# [Page extract]
——

In other words, when business is good, people want to be involved. When business is poor, no one is putting their hand up. A combination of human nature and economics.

Setting the correct price

Setting the price for a motel is not an exact science. There are many factors that must be considered to determine what genuine financed buyers, active in the marketplace, will be prepared to pay for an individual motel property and/or business. These factors include the physical asset, land size, location, position, presentation, financial trading and the list goes on. Some factors play a more major role of course and that may be different for each individual. Ultimately this is why it is difficult to try and foresee what value will be seen by individuals in a motel or business.

One thing is certain, when one gets it wrong, they find out very quickly. The silence will be deafening.

A seller can only research and receive advice and then make their own decision based on all the research and information they can gather. That will include, what is currently for sale that compares, what has recently sold that compares, what their motel broker has advised based on how they believe the market will react, and perhaps having a registered valuation completed. All these things can help play a role in determining the most accurate value assessment one can.

Information needed to assist in setting an accurate price

Some of these things include but are not limited to:

  • Accountant’s profit and loss statements - three financial years of trading data (if available) is required to be able to make a reasonable assessment. Considering just one year would mean a very restricted basis for the value decision.  This one year may have been a stronger or weaker year than normal. There is an old saying (or sledge if you like) in cricket, ‘one innings doesn’t make your season’. Historical trading and expected future trading both play a role in determining a business’ value. It is no good basing a value on trading with 90 percent occupancy when, for whatever reason, 50 percent is expected the following year. All other matters aside, a motel’s value is a direct reflection of its profitability.
  • Plant and equipment list - a comprehensive list of all the chattels that will be sold with the business e.g., beds, televisions, fridges, kitchen equipment, etc. This excludes any items on lease or rental agreements, unless they are being paid out prior to contract settlement.
  • Lease or rental agreements - chattels under lease, road signage agreements, garbage removal, etc.
  • Lease document - if the business is leasehold tenure, not a freehold going concern (excludes land and buildings). Include all Form 13 amendments over the years for said lease.
  • Occupancy rates - per month for the last 3 years if available
  • Monthly income split up by department - per month for the last three years if available e.g., accommodation, restaurant, bar, etc.
  • Current tariff schedule - and the last time they were increased and by how much.
  • Council property rates notice - last one or two received.
  • List of recent property improvements - refurbishment items or large repair and maintenance items.
  • Agreements - copies of any agreements with external parties such as chain affiliations, service providers, booking agencies, etc.
  • General information on the day-to-day operation of the business such as the booking system, social media, office hours, employee details, etc.

——

# [Exercise 1]
Return both darktable edit rows word for word, leaving the pictures out.
The text and the rows have no connection to each other.

[Saved entries]
——

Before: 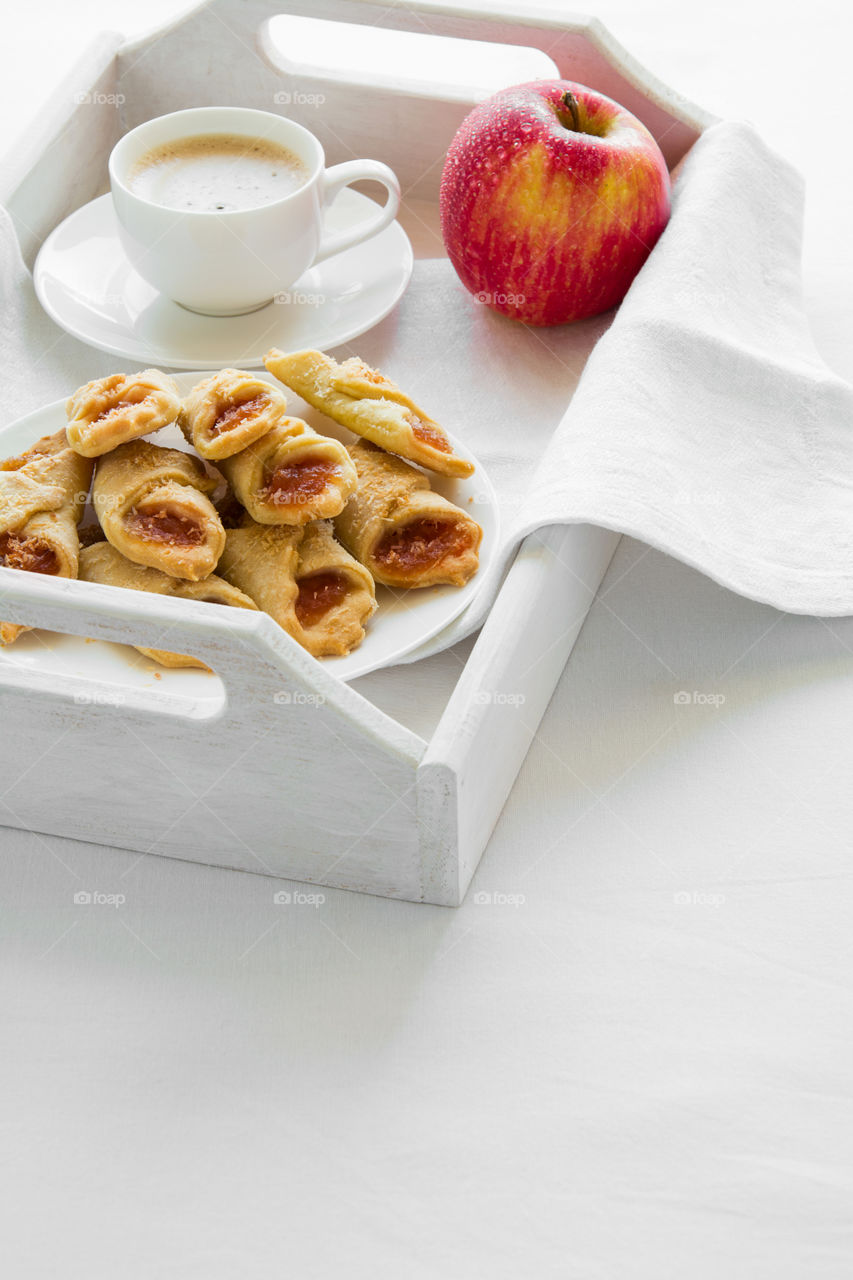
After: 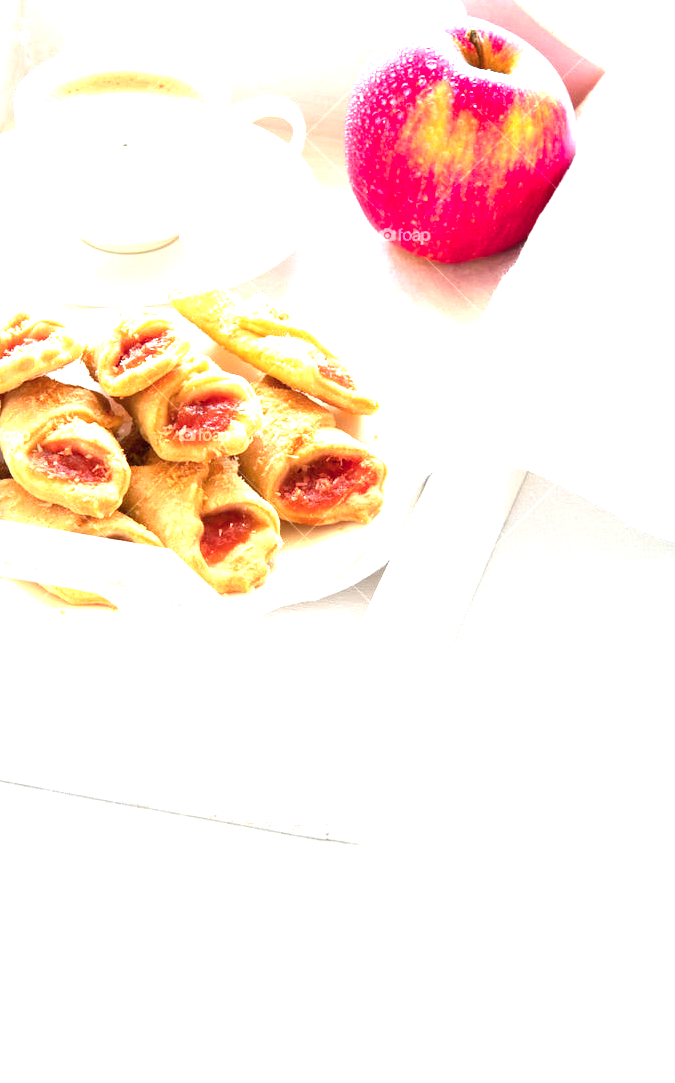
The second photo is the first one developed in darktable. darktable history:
crop: left 11.224%, top 4.947%, right 9.604%, bottom 10.374%
exposure: black level correction 0, exposure 1.74 EV, compensate highlight preservation false
color zones: curves: ch1 [(0.309, 0.524) (0.41, 0.329) (0.508, 0.509)]; ch2 [(0.25, 0.457) (0.75, 0.5)]
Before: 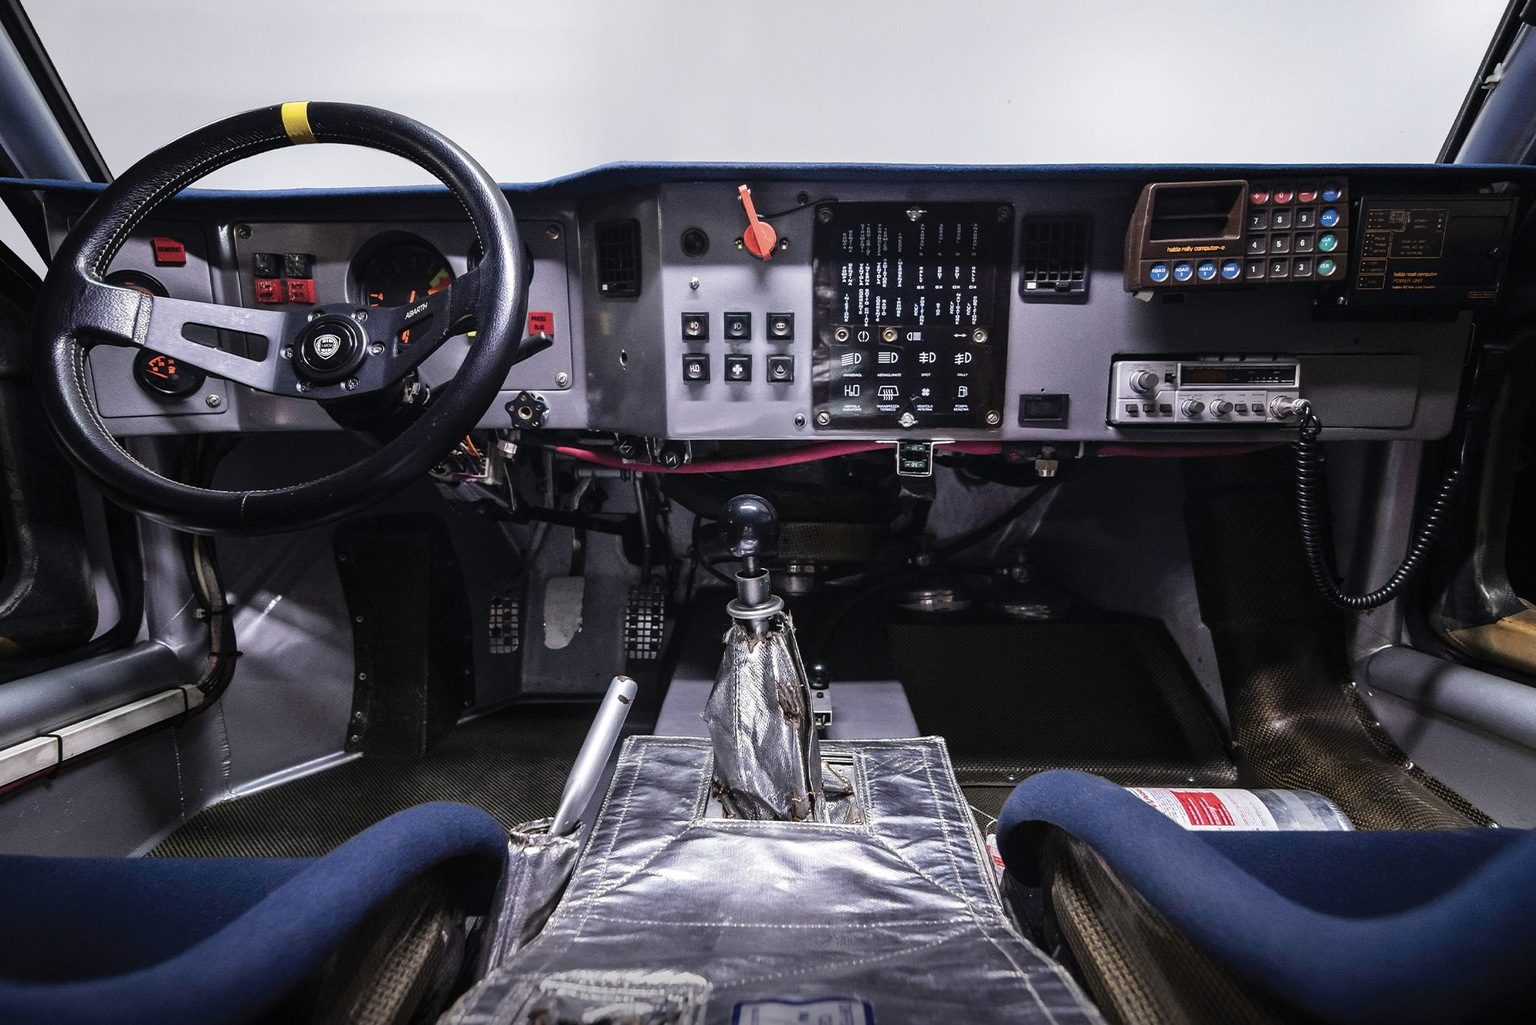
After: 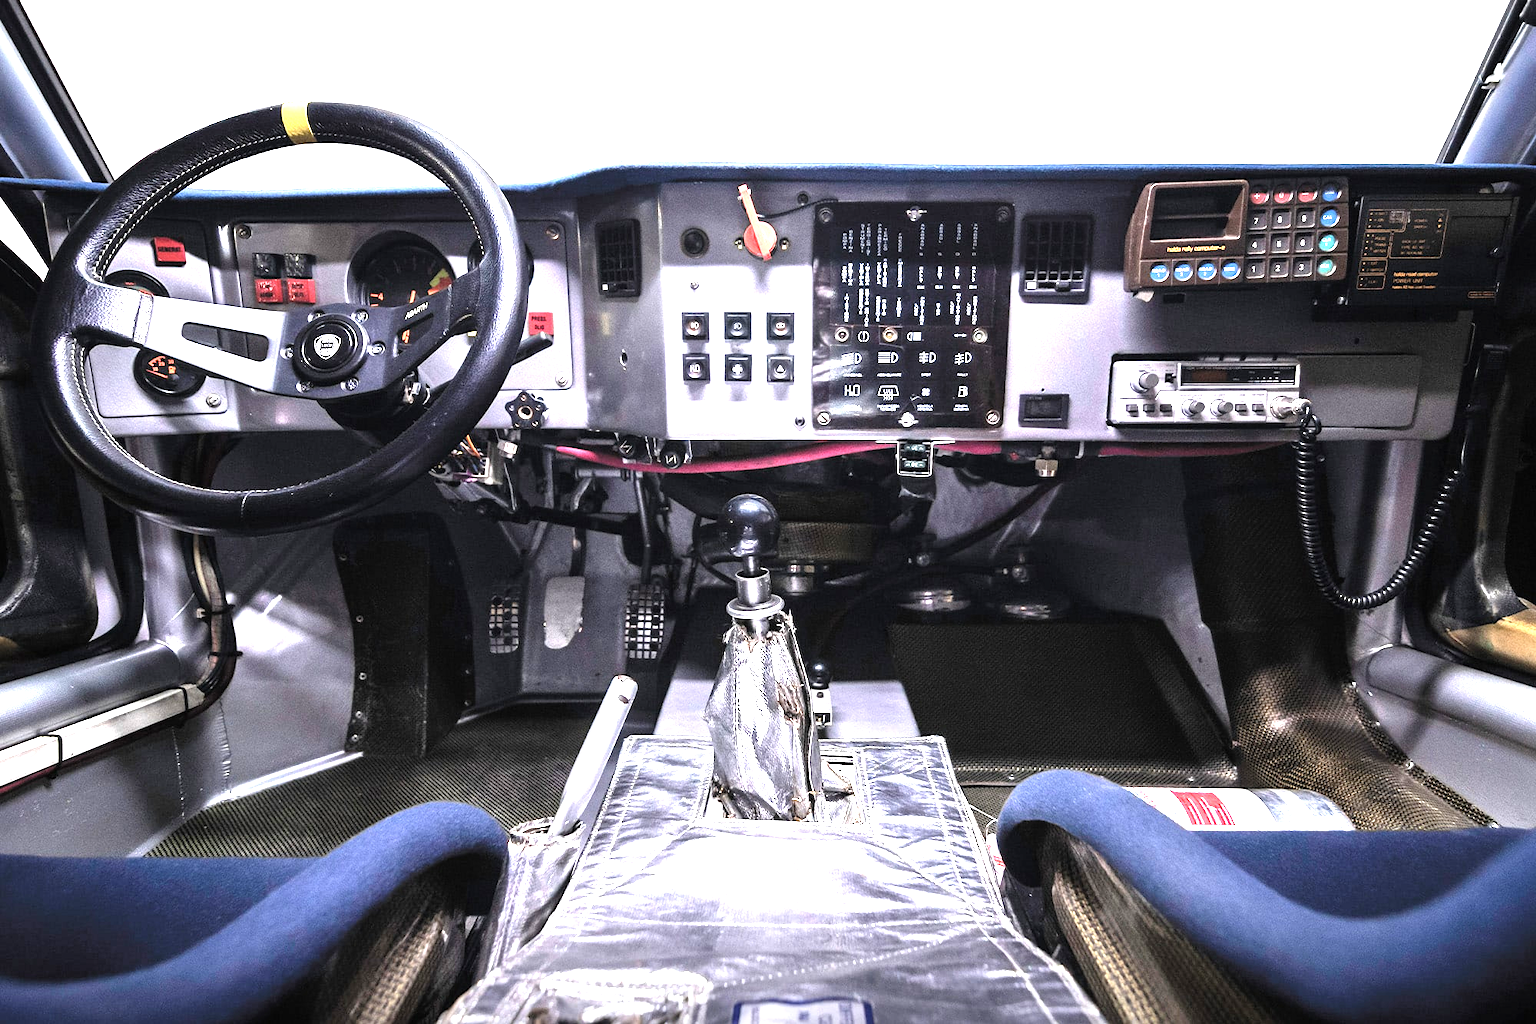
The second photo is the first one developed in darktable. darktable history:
contrast brightness saturation: saturation -0.05
exposure: exposure 2 EV, compensate exposure bias true, compensate highlight preservation false
rgb curve: curves: ch0 [(0, 0) (0.136, 0.078) (0.262, 0.245) (0.414, 0.42) (1, 1)], compensate middle gray true, preserve colors basic power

——

# [Exercise 2]
In the motel pricing text, how many financial years of trading data are required for a reasonable assessment?

# [Worked answer 1]
Before: 
After: 
The second photo is the first one developed in darktable. darktable history:
crop: left 11.224%, top 4.947%, right 9.604%, bottom 10.374%
exposure: black level correction 0, exposure 1.74 EV, compensate highlight preservation false
color zones: curves: ch1 [(0.309, 0.524) (0.41, 0.329) (0.508, 0.509)]; ch2 [(0.25, 0.457) (0.75, 0.5)]
Before: 
After: 
The second photo is the first one developed in darktable. darktable history:
contrast brightness saturation: saturation -0.05
exposure: exposure 2 EV, compensate exposure bias true, compensate highlight preservation false
rgb curve: curves: ch0 [(0, 0) (0.136, 0.078) (0.262, 0.245) (0.414, 0.42) (1, 1)], compensate middle gray true, preserve colors basic power

# [Worked answer 2]
Three financial years, if available.